Selected extract
------------------------------
Huntington Castle Bridge © Lavender's Blue Stuart Blakley

Manning’s daughter Olivia inherited his talent for writing and published five books. Field of the Stranger, a highly original read, won the London Book Society Choice award in 1948. Another polymath, an explorer of psychic areas, a landed cosmonaut, she illustrated her novel with her own wildly witty black ink drawings. It would take a heart of stone not to laugh out loud at priceless passages such as Olivia’s description of the antics of a fortune teller, “She’s great at it – once she told Margaret how she saw a bright change coming, and Margaret got the job in Dublin in no time after.” Another literary gem worthy of Hunderby is the incident of the wart. “I knew a young chap – he was a footman at Mount Charles – and he had a wart, and he was ashamed to hand round the plates on account of his wart. I was always warning him not to meddle with it, but he cut it, and what happened but he got the jaw-lock and died in a fearful manner, twisted and turned like a shrimp, with his heels touching his head.” Arch humour continues with chat over afternoon tea about the perils of mixing tipples with talent. “’Why,’ declared Miss Pringle, ‘I have lived for many years in Booterstown, Dublin, and everybody knows that Dublin is swarming with writers and artists, most of them geniuses and all drinking themselves to death. I am told one cannot enter a public house without falling over them. Or them falling over you more likely.’” Strangers misbehaving.

Huntington Castle Donegall Lavender's Blue Stuart Blakley

The hilarity of an amateurs’ night out is accurately documented in a calamitous village play scene: “Amidst an excited murmuring, the curtain jerked spasmodically and slid up on the left side; our expectation was increased by a glimpse of a posed female chorus in plumed bonnets, violet velvet capes and white Empire gowns. The curtain fell. There was another jerk, and this time the right hand curtain jumped up coquettishly, only to sag back to its comrade… As if to show that they had only been joking, the curtains suddenly fled dramatically apart…” Her tragicomedy reaches a crescendo when the chorus starts belting out The Charladies’ Ball in “nightmarish counterpoint”. Who will survive?
------------------------------
Task 1
Output the part of the passage about Olivia's writing that starts at "The hilarity of" and ends at "Who will survive?", keeping every word unchanged.
Task 2
From the entries, pull out each line that contains the string "kern".
The passage and the entries are unrelated material.

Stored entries
------------------------------
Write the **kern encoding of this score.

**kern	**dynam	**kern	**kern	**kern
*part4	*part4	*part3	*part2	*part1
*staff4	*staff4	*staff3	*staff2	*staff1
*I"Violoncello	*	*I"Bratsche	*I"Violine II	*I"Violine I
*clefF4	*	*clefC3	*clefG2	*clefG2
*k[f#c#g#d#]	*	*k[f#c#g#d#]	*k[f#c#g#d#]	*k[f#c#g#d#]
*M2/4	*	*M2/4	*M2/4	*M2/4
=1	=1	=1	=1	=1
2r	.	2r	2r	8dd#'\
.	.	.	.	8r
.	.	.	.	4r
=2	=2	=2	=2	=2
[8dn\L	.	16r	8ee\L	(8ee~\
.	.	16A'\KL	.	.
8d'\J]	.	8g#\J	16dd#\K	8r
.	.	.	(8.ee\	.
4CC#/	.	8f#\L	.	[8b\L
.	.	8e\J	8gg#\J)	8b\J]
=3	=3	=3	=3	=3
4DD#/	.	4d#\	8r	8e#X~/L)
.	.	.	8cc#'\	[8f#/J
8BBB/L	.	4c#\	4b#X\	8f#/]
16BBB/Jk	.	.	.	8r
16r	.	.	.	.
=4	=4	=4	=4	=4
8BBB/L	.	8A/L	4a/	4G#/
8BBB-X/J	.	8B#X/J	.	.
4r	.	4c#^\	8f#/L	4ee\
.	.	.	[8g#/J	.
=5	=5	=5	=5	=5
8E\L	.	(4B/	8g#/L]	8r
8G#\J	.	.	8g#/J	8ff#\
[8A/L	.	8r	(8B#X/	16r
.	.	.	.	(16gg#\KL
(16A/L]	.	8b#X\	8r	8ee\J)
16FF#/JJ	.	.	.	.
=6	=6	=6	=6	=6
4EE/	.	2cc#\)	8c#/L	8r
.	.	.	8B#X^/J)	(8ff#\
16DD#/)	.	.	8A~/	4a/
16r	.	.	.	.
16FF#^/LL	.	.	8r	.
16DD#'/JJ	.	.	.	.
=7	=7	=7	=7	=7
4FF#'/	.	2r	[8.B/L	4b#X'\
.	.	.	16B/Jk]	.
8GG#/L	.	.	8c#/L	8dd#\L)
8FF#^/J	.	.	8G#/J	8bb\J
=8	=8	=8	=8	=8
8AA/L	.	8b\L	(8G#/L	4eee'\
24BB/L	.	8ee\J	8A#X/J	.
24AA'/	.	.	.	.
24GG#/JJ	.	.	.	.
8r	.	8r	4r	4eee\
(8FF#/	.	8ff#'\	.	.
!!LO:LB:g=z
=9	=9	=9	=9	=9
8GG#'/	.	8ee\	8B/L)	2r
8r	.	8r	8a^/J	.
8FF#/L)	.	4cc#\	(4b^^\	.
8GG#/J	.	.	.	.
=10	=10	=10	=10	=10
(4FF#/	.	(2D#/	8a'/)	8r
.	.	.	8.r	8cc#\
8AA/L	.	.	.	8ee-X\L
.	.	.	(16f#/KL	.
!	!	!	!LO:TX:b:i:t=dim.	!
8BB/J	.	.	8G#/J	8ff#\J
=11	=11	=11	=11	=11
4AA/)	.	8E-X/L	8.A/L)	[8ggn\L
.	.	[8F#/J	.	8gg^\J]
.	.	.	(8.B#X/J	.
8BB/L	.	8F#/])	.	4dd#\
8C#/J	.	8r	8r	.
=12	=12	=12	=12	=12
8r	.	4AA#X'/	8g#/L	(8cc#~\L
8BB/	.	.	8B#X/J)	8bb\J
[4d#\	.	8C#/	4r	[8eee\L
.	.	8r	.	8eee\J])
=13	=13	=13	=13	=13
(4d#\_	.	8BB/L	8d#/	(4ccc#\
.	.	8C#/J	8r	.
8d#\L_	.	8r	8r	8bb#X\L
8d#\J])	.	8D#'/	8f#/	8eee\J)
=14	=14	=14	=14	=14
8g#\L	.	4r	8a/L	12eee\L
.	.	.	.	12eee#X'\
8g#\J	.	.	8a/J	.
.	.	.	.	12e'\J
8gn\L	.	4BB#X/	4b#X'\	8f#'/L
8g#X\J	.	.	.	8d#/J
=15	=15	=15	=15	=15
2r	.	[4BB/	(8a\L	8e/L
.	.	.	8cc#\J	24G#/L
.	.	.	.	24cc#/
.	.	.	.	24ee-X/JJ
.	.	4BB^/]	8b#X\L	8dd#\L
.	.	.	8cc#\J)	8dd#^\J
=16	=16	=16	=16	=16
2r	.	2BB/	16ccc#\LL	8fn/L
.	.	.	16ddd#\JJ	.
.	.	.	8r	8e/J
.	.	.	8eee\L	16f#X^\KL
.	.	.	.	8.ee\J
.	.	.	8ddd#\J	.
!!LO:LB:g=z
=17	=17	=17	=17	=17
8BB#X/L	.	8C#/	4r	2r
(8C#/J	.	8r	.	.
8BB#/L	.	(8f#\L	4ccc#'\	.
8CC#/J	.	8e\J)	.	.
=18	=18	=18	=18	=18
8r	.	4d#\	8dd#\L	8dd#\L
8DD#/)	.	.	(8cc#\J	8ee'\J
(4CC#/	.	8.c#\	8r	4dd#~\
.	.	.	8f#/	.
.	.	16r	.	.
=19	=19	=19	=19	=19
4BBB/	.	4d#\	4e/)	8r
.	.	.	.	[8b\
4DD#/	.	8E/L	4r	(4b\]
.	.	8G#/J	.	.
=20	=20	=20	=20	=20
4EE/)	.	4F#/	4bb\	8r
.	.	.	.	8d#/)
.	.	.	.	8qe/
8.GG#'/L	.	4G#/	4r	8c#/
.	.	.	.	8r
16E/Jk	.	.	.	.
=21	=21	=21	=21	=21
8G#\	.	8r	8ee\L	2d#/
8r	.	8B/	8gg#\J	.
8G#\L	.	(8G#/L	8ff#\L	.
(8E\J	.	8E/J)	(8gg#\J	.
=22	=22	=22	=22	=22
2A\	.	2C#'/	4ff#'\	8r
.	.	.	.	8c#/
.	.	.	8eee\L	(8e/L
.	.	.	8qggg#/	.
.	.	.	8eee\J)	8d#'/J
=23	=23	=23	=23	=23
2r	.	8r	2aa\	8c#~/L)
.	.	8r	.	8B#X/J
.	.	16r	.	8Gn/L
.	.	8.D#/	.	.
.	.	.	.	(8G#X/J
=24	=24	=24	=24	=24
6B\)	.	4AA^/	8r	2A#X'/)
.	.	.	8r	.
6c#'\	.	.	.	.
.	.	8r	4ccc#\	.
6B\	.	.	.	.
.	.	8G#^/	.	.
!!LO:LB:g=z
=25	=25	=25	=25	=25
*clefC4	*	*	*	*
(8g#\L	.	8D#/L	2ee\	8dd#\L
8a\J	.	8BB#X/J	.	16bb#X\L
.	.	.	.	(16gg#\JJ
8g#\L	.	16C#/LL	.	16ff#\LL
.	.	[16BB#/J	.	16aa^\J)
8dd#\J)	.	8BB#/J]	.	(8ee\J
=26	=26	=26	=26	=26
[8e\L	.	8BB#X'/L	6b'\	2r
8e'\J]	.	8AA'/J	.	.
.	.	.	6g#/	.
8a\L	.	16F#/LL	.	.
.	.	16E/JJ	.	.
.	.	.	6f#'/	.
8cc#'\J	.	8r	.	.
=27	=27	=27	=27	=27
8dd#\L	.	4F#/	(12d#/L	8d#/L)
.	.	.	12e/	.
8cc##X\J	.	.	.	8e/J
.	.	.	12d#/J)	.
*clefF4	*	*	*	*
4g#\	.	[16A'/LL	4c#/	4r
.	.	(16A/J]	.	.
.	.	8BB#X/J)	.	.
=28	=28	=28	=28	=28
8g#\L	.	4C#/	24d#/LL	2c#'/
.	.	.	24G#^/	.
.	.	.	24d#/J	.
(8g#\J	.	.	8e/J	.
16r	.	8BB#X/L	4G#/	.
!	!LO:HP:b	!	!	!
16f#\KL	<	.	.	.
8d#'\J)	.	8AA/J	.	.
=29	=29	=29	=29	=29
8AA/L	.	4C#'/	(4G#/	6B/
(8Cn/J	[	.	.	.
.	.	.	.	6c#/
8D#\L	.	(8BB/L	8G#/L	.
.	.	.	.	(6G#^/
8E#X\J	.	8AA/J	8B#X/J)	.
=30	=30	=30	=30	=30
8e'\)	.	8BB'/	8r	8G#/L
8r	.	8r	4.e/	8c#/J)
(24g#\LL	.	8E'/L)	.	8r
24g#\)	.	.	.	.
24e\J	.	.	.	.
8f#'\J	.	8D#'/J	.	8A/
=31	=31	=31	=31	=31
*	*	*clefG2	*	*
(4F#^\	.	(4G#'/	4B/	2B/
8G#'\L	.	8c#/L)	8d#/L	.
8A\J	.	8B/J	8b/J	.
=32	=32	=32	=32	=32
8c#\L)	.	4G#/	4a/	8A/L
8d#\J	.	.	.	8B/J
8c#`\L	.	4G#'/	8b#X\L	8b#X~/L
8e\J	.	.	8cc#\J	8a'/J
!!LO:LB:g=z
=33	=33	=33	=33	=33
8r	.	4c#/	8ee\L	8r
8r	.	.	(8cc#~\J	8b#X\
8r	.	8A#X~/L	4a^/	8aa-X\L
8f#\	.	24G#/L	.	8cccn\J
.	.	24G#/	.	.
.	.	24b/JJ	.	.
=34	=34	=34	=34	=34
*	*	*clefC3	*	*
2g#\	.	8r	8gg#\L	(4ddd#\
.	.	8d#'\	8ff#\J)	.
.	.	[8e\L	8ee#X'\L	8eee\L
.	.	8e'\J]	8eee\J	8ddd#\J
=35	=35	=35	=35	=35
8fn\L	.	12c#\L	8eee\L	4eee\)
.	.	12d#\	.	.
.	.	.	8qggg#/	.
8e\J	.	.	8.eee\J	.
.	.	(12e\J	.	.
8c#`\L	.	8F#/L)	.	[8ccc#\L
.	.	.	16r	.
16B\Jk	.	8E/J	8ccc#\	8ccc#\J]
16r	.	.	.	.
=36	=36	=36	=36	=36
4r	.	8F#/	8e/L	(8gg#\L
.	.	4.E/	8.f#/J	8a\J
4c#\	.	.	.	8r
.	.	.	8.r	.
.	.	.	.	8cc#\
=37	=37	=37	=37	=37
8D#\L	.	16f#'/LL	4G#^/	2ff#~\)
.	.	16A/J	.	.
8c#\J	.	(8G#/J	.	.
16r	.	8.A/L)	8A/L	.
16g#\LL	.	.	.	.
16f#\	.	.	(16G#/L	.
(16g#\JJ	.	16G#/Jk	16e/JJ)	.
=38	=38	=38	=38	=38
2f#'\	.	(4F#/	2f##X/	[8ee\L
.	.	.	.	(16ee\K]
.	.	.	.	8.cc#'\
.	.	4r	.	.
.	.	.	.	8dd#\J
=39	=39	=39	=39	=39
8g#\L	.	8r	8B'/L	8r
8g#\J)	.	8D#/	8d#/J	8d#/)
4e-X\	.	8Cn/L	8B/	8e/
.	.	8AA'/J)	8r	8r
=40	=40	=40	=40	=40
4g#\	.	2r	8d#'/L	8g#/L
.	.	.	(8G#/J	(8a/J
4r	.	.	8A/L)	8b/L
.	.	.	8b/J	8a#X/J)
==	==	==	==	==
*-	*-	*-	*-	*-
------------------------------
Solution 1
The hilarity of an amateurs’ night out is accurately documented in a calamitous village play scene: “Amidst an excited murmuring, the curtain jerked spasmodically and slid up on the left side; our expectation was increased by a glimpse of a posed female chorus in plumed bonnets, violet velvet capes and white Empire gowns. The curtain fell. There was another jerk, and this time the right hand curtain jumped up coquettishly, only to sag back to its comrade… As if to show that they had only been joking, the curtains suddenly fled dramatically apart…” Her tragicomedy reaches a crescendo when the chorus starts belting out The Charladies’ Ball in “nightmarish counterpoint”. Who will survive?

Solution 2
Write the **kern encoding of this score.
**kern	**dynam	**kern	**kern	**kern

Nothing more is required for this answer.